YOUR INSTRUCTIONS: Transcribe, word for word and without additions, each line below from the one containing "thumb mcp: (821, 354)" through the one containing "thumb ip: (846, 603)", both ends included.

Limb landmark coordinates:
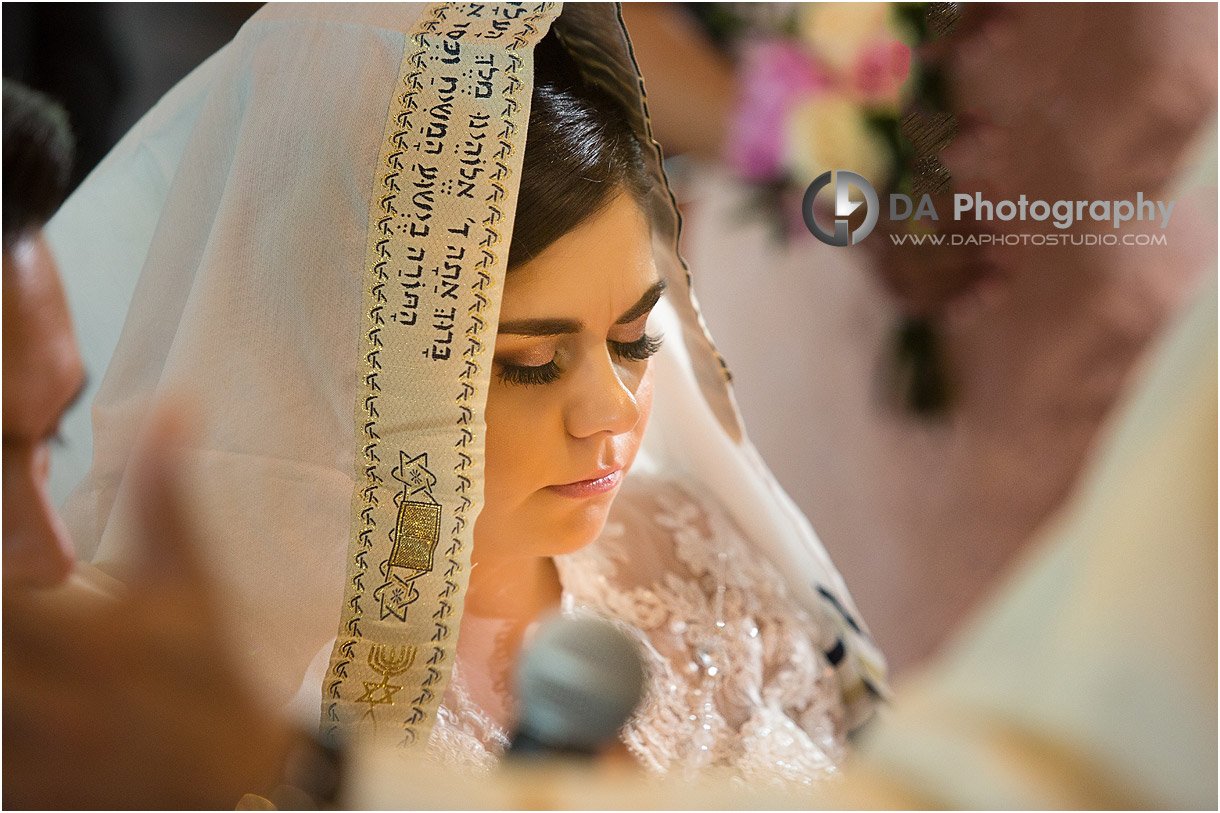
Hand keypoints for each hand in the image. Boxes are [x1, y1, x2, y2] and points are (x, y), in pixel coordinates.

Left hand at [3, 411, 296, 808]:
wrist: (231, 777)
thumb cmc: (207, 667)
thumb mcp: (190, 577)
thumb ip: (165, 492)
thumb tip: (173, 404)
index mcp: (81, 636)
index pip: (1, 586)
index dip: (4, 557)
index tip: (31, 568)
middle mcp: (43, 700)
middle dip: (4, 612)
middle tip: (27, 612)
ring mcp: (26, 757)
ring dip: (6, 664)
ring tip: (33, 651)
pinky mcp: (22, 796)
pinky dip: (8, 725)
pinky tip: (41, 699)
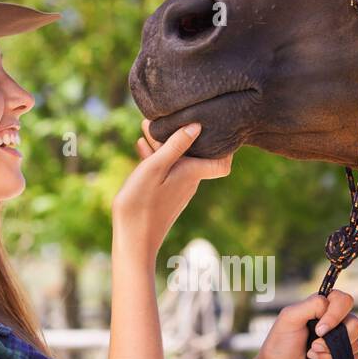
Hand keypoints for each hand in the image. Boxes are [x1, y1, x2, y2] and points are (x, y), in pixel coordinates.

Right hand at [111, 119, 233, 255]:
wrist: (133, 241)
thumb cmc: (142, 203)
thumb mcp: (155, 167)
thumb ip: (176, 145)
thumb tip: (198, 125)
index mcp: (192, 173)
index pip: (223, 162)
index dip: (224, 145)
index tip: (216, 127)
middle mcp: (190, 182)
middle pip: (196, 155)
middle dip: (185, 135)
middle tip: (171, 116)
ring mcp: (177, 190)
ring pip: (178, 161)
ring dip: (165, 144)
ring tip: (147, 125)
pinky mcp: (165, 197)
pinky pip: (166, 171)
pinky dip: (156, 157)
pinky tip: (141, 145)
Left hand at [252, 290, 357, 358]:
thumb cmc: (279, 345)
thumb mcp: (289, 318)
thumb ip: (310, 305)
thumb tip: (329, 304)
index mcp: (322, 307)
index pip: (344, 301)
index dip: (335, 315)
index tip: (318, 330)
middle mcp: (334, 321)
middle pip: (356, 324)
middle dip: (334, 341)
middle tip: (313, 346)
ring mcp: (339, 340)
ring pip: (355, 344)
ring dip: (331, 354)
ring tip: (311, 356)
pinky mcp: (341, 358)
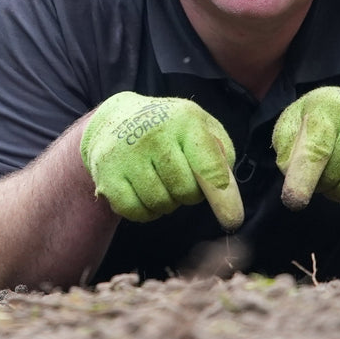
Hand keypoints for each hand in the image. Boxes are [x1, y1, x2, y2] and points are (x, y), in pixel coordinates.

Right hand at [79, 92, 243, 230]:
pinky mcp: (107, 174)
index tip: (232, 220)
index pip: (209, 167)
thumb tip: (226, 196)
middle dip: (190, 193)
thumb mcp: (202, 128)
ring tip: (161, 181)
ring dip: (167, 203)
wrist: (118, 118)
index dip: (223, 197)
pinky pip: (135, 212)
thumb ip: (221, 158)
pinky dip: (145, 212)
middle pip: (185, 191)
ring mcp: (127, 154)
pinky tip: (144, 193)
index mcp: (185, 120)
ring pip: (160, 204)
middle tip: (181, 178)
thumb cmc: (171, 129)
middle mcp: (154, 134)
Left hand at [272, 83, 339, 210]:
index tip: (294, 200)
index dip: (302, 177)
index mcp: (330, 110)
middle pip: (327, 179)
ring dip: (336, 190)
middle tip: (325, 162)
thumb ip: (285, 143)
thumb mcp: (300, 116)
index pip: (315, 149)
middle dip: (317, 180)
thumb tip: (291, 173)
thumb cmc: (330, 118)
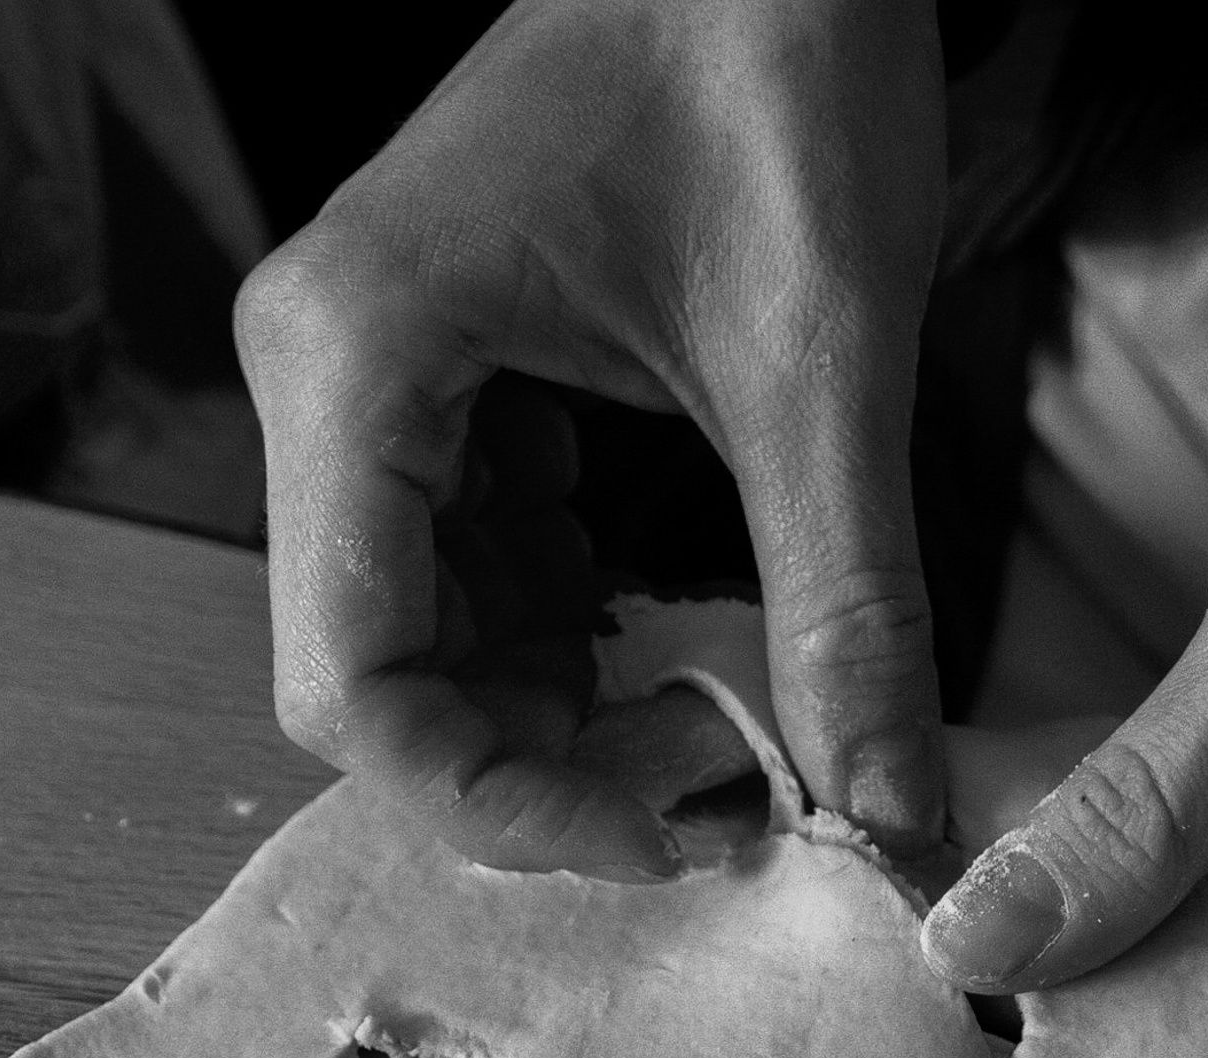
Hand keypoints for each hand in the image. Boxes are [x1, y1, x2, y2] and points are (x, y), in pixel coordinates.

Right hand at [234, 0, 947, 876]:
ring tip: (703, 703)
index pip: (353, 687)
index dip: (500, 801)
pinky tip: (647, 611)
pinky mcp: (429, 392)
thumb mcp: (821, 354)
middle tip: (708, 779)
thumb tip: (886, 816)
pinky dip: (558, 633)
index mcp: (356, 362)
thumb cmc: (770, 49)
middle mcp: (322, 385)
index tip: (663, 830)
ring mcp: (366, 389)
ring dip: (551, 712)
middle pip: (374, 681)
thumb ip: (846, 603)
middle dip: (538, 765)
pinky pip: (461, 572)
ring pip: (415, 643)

---

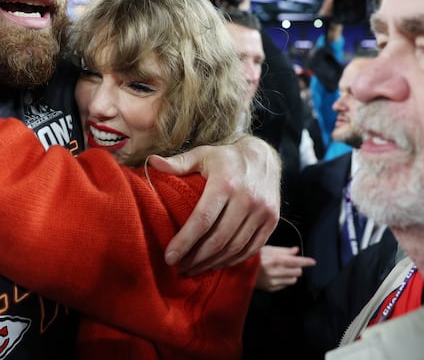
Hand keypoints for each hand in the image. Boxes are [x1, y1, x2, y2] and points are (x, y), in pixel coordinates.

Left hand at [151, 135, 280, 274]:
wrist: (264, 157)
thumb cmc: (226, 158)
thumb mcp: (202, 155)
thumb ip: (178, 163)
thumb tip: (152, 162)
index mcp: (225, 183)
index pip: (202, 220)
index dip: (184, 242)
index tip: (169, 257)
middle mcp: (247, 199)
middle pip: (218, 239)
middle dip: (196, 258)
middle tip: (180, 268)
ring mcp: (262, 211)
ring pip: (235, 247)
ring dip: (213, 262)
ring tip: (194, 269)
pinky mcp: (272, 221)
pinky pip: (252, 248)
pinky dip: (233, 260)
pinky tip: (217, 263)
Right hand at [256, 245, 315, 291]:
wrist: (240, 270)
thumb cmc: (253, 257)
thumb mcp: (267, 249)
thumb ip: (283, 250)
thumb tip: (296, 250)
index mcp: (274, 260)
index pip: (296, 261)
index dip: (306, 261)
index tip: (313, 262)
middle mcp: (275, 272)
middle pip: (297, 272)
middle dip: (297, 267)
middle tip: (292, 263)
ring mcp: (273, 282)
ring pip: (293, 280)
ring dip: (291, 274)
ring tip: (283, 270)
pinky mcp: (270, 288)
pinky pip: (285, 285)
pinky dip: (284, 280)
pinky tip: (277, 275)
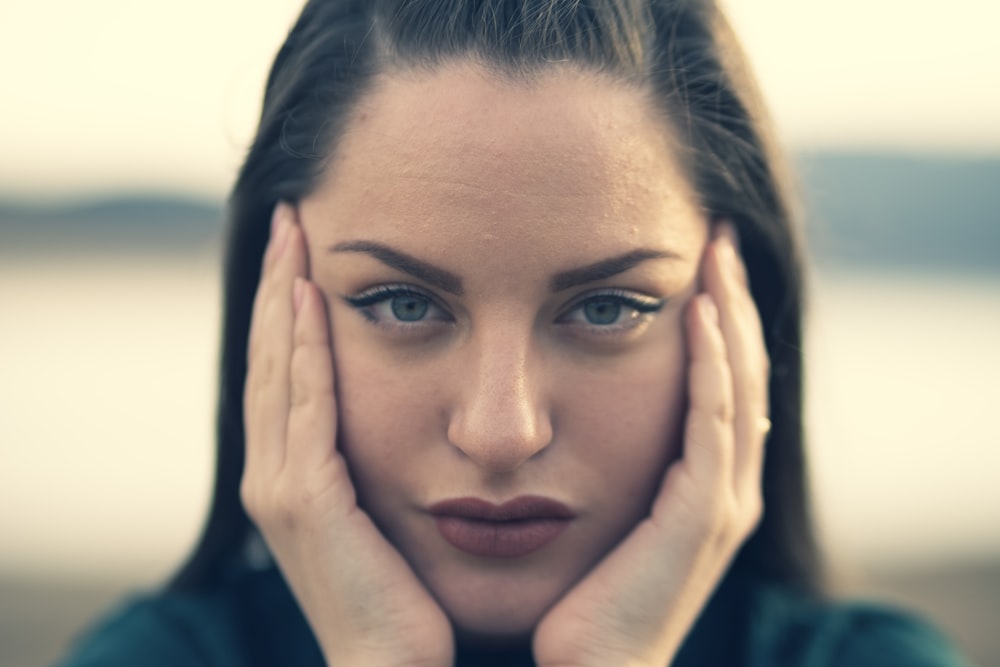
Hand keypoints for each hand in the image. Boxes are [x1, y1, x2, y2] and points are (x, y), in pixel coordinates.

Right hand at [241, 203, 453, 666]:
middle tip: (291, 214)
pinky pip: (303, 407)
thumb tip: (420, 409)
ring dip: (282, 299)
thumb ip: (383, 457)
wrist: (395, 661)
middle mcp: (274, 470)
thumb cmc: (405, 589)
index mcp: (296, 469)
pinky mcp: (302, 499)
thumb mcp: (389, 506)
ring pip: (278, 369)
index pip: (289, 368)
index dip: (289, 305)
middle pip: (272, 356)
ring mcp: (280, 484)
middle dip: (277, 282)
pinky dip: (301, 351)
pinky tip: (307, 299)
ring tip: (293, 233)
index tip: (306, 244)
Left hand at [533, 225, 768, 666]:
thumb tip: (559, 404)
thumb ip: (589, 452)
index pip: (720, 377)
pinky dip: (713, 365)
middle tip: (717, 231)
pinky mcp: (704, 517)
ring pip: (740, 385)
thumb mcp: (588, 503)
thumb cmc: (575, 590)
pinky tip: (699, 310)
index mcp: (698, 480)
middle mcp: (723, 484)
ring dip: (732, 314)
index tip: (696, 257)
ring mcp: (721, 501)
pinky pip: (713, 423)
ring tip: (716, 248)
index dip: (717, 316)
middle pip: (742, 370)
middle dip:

TASK RESPONSE:
thumb mcp: (821, 354)
middle tip: (708, 779)
thumb tip: (886, 816)
pinky dip: (558, 633)
index mcp: (356, 362)
thumb cmc: (770, 49)
middle mcp: (322, 385)
index tip: (663, 830)
ring mcp: (366, 389)
ring dip: (551, 712)
middle pip: (374, 681)
thumb ip: (846, 603)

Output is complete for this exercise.